İzmir merkezde Alsancak, Mavişehir gibi bölgelerde aynı büyüklükte bir deprem meydana gelmesi halinde, depremin şiddetinin 6.9 olarak hissedilebileceğini dile getiren Uluğ, şunları söyledi: “Depremin etkilerinin zeminle ilgili yapı stokları ile ilgili bir çok boyutu vardır. Kütahya’daki deprem gibi 5.9 büyüklüğünde İzmir merkezde bir deprem meydana gelirse ciddi hasarlar verebilir. Daha önce İzmir’de 3 bölgede bu yönde araştırmalar yapıldı. Bayraklı Manavkuyşu, Karşıyaka Alaybey ve Karabağlar’da pilot bölgelerde deprem etkisi için inceleme yapıldı. Yüzde 3.5-4 oranında sağlam yapı var. Yüzde 40 civarı orta, yüzde 50’den fazlası ise berbat durumda. Böyle bir ortamda olası bir İzmir depremi büyük hasar verebilir. Bu yüzden halkımız ve devlet bu konu da önlemini almalıdır. Devlet bir kanun çıkartarak kent yenilemeye destek vermelidir. Yerel yönetimlerle işbirliği içinde bu çalışmalar şimdi başlansa İzmir 10 yıl sonra anca depreme hazırlıklı olabilir.”
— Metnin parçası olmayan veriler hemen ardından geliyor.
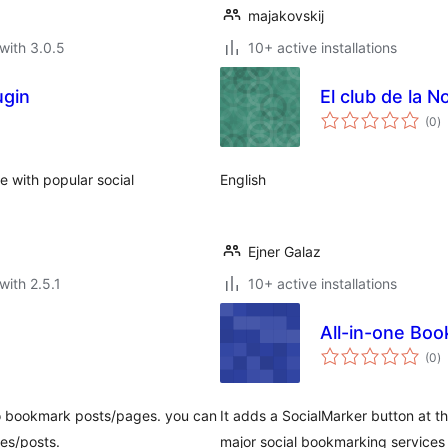
majakovskij
with 3.0.5
10+ active installations
ugin
El club de la No
to
(0
)
ra
e with popular social
English
Ejner Galaz
with 2.5.1
10+ active installations
All-in-one Bo
to
(0
)
ra
to bookmark posts/pages. you can
It adds a SocialMarker button at t
es/posts.
major social bookmarking services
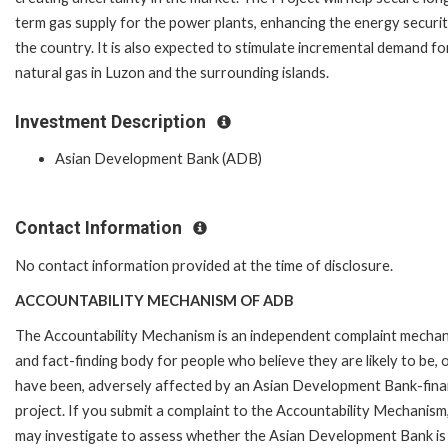
term gas supply for the power plants, enhancing the energy securit
the country. It is also expected to stimulate incremental demand fo
natural gas in Luzon and the surrounding islands.
Investment Description
Asian Development Bank (ADB)
Contact Information
No contact information provided at the time of disclosure.
ACCOUNTABILITY MECHANISM OF ADB
The Accountability Mechanism is an independent complaint mecha
and fact-finding body for people who believe they are likely to be, 
have been, adversely affected by an Asian Development Bank-fin
project. If you submit a complaint to the Accountability Mechanism
may investigate to assess whether the Asian Development Bank is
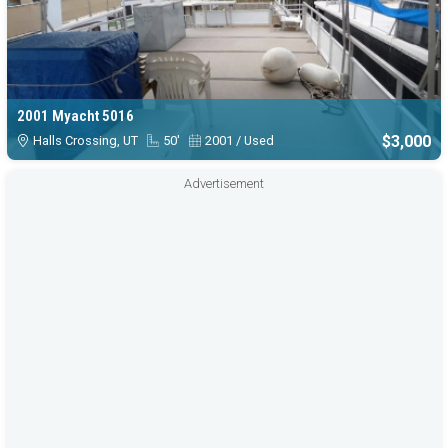
2001 Myacht 5016
$3,000
Halls Crossing, UT
50'
2001 / Used
Advertisement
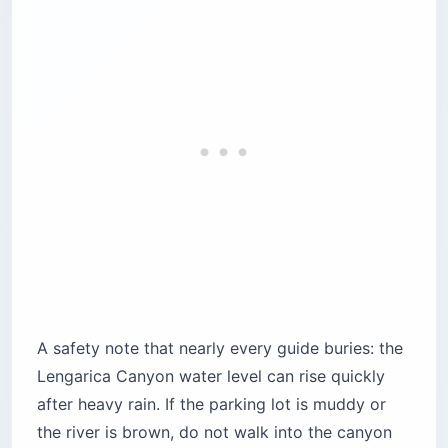
A safety note that nearly every guide buries: the
Lengarica Canyon water level can rise quickly
after heavy rain. If the parking lot is muddy or
the river is brown, do not walk into the canyon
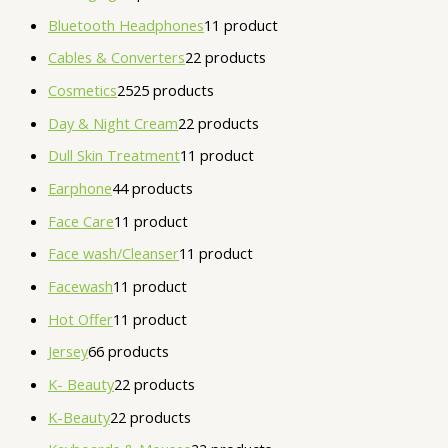
Bluetooth Headphones
1
1 product
Cables & Converters
2
2 products
Cosmetics
25
25 products
Day & Night Cream
2
2 products
Dull Skin Treatment
1
1 product
Earphone
4
4 products
Face Care
1
1 product
Face wash/Cleanser
1
1 product
Facewash
1
1 product
Hot Offer
1
1 product
Jersey
6
6 products
K- Beauty
2
2 products
K-Beauty
2
2 products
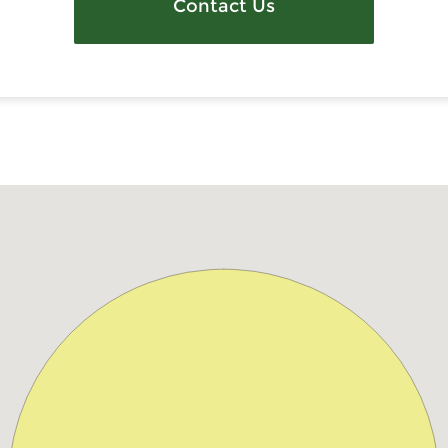
Contact Us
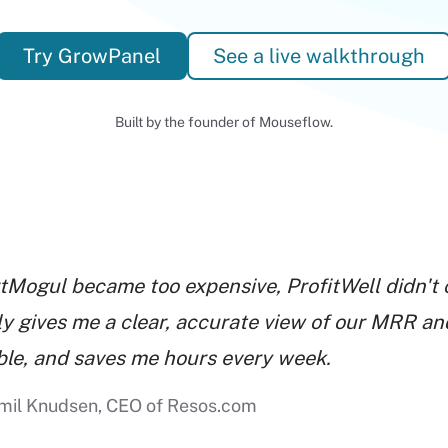
Try GrowPanel
See a live walkthrough
Built by the founder of Mouseflow.
tMogul became too expensive, ProfitWell didn't 
ly gives me a clear, accurate view of our MRR and
able, and saves me hours every week.
mil Knudsen, CEO of Resos.com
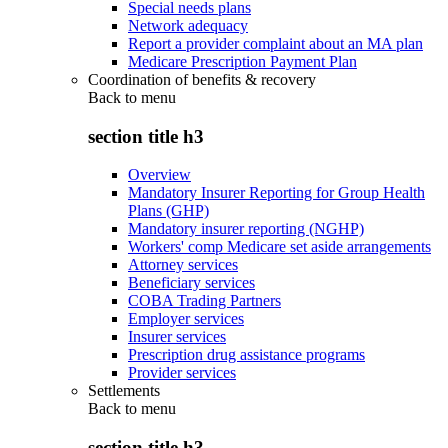
Special needs plans
Network adequacy
Report a provider complaint about an MA plan
Medicare Prescription Payment Plan
Coordination of benefits & recovery
Back to
menu
section title h3
Overview
Mandatory Insurer Reporting for Group Health
Plans (GHP)
Mandatory insurer reporting (NGHP)
Workers' comp Medicare set aside arrangements
Attorney services
Beneficiary services
COBA Trading Partners
Employer services
Insurer services
Prescription drug assistance programs
Provider services
Settlements
Back to
menu
section title h3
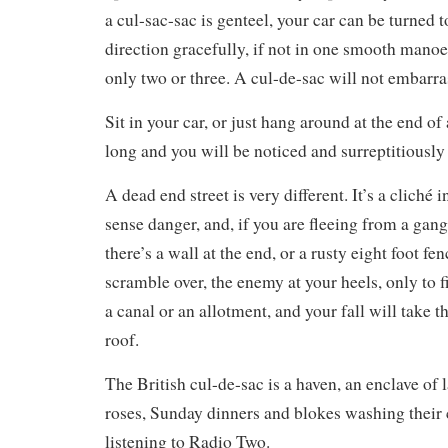
a cul-sac-sac is genteel, your car can be turned t
direction gracefully, if not in one smooth mano
only two or three. A cul-de-sac will not embarra
Sit in your car, or just hang around at the end of
long and you will be noticed and surreptitiously
A dead end street is very different. It’s a cliché
sense danger, and, if you are fleeing from a gang,
there’s a wall at the end, or a rusty eight foot fe
scramble over, the enemy at your heels, only to fi
a canal or an allotment, and your fall will take
roof.
The British cul-de-sac is a haven, an enclave of
roses, Sunday dinners and blokes washing their c
listening to Radio Two.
AKÇIĞ: DEPREME EN HAZIRLIKLI İL İZMİR'DİR
DEÜ Deprem Araştırma ve Uygulama Merkezi Müdürü Prof Dr Zafer Akçığ, Kütahya’da meydana gelen depremin İzmir’deki fay sistemini etkilemeyeceğini dile getirdi. Söz konusu depremin geniş bir alanda hissedilmesi konusunda bir çok etkinin olduğunu belirten Akçığ, bunlardan bir tanesinin depremin yüzeye yakın bir yerde meydana gelmesinin olduğunu kaydetti.
Kütahya’daki depremin bir benzerinin 2005 yılında İzmir Seferihisar’da meydana geldiğini hatırlatan Akçığ, “5.9, 5.7, 5.9 şiddetinde meydana gelen depremlerde Manavkuyu bölgesi’nde 300 civarında bina hasar görmüştü. Böyle bir depremin İzmir merkezde olması halinde vereceği hasar göz önündedir” dedi.
İzmir’deki yapı stoğunun iyileştirilmesi için kentsel dönüşüme ağırlık verilmesi gerektiğini dile getiren Akçığ, bu konuda merkezi yönetim ile yerel yönetimin birlikte çalışması gerektini vurguladı. Akçığ, “Ben olumlu düşünmeden yanayım. Ülkemizdeki Büyükşehirler arasında depreme en hazırlıklı il İzmir’dir. Afet yönetim merkezi olsun, diğer önlemler olsun en hazırlıklı kent İzmir’dir. Bu konuda çok önemli çalışmalar yaptık ve devam ediyoruz. Valilik olsun, Belediyemiz olsun herkes çalışmalarını yürütüyor” diye konuştu.
İzmir merkez, Aliağa ve Menemen bölgelerini kapsayan bir çalışma yürüttüklerini kaydeden Zafer Akçığ, “2008 yılından bu yana çalışmalarını sürdürdüğümüz rapor birkaç ay içinde sonuçlanacak. Son değerlendirmelerini ve karşılaştırmalarını yapıyoruz. Rapor hakkında blilgi vermek şuan için erken. Ancak raporda olası bir depremin etkileri, alınması gereken önlemler, planlama, afet yönetimi gibi bir çok konuyu içerecek. Bu çalışmamız sonrasında İzmir’in fotoğrafını daha net görebileceğiz. Böylece depreme hazırlık noktasında önemli bir adım daha atmış olacağız” şeklinde konuştu.